I don't want you to start thinking that the catering is the most important thing about touring. It's not like I have made a 660 mile round trip journey to Cumbria just to criticise them for giving me slightly dull and smelly sandwiches (one was egg, another tuna. The third was grated cheess and tomato, which is the only one that I could possibly eat before speaking in the faces of a crowd of people without belching. But there was nothing to hold the cheese in the sandwich so a lot of it fell out. But like I say, I don't think it's right to spend too much time discussing this subject). There are more important things about doing a gig than the sandwiches.
Like the hotel.
On the plus side it had part of Hadrian's wall in the back garden (yeah, mate. Well I've just been to Pompeii. Do you think I'm impressed by a crappy bit of old wall?), on the negative the corridors were decorated with extremely frightening Victorian style dolls. Some in bonnets, some in cribs, all with staring glassy eyes, all of them definitely coming alive at night and wandering the corridors, slipping into the rooms of a few unfortunate guests and killing them with knitting needles.
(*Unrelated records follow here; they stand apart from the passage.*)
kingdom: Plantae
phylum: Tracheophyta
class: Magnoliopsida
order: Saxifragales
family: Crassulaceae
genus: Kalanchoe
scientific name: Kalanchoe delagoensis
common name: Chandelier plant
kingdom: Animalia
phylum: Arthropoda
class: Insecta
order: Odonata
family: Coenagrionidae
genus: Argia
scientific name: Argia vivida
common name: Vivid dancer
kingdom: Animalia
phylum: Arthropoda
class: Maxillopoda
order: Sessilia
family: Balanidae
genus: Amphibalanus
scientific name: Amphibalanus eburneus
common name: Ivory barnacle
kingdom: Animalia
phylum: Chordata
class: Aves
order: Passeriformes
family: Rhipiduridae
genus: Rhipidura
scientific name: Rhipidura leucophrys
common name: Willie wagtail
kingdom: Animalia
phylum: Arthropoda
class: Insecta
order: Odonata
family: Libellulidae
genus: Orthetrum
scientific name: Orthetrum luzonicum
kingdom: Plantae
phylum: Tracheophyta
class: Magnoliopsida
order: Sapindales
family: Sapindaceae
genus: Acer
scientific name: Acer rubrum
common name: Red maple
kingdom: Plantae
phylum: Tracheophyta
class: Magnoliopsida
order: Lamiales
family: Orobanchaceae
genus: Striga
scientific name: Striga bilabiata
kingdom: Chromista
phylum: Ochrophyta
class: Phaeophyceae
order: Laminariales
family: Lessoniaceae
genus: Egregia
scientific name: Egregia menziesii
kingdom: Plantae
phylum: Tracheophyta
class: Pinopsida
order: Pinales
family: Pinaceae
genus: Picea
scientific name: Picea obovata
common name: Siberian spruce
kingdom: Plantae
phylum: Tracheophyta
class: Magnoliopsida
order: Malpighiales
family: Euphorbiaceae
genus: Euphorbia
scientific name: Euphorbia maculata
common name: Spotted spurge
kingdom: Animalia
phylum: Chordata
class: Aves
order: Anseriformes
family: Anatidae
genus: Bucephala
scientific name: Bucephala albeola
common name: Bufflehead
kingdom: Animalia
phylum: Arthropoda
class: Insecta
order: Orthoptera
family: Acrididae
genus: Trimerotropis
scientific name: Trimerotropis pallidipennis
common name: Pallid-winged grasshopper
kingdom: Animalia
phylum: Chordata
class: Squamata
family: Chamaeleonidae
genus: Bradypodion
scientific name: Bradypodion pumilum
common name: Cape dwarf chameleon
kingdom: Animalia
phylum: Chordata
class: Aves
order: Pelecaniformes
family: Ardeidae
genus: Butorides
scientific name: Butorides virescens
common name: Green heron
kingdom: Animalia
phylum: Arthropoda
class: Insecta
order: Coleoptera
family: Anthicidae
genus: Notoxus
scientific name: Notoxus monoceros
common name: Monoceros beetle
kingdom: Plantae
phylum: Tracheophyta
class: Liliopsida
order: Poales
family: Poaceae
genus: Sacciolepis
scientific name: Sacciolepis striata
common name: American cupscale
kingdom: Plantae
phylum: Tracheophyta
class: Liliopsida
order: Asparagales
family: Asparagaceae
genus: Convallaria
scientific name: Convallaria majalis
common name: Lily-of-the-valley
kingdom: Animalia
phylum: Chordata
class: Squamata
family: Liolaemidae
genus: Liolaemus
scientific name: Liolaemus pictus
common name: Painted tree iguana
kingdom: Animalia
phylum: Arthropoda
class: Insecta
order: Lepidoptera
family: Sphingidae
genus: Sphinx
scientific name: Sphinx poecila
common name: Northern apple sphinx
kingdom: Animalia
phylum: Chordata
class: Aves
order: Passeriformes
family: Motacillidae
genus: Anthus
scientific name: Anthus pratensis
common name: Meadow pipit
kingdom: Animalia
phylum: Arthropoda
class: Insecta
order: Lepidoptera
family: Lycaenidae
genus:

It seemed strange to me that the hotel had gone as far as using killer dolls to decorate the passageways, but hadn't made the logical decision to decorate all the rooms with paintings of characters from Disney's Tarzan. Or certainly not my room anyway. I thought about complaining to reception, but knew that they would be inundated with scores of complaints from my arrogant tour manager, Simon Streeting.
He flies into a tempestuous fury if any hotel he is in does not have vegetarian sausages on the breakfast menu. I enjoy this spectacle so much that I employ another tour manager (on double Simon Streeting's wages) to travel to every town on our tour, but on the previous day, to buy up or eat every single vegetarian sausage within a ten mile radius. This costs me several thousand pounds a gig and thus makes the whole enterprise financially crippling, but it is worth it to see the steam coming out of the ears of vegetarian sausage loving, arrogant tour manager,Simon Streeting. I know for a fact there are no vegetarian sausages available for love nor money in the whole of Cumbria. I can't wait to see how he takes this tomorrow morning.
Oh yeah and pleasing the audience is also of minor importance (after the sandwiches, hotel and absence of vegetarian sausages). The select band of Cumbrians (and all the people from Newcastle) sent by their tribe to assess whether I was worthy entertainment for their countyfolk seemed to enjoy it well enough. Next time I am sure every Cumbrian in the vacinity will be present (their stomachs rumbling for want of vegetarian sausages - ironically the only kind of sausage that any Cumbrian will actually eat).
You know, providing the woman on teh box office doesn't try to pretend that the gig isn't happening.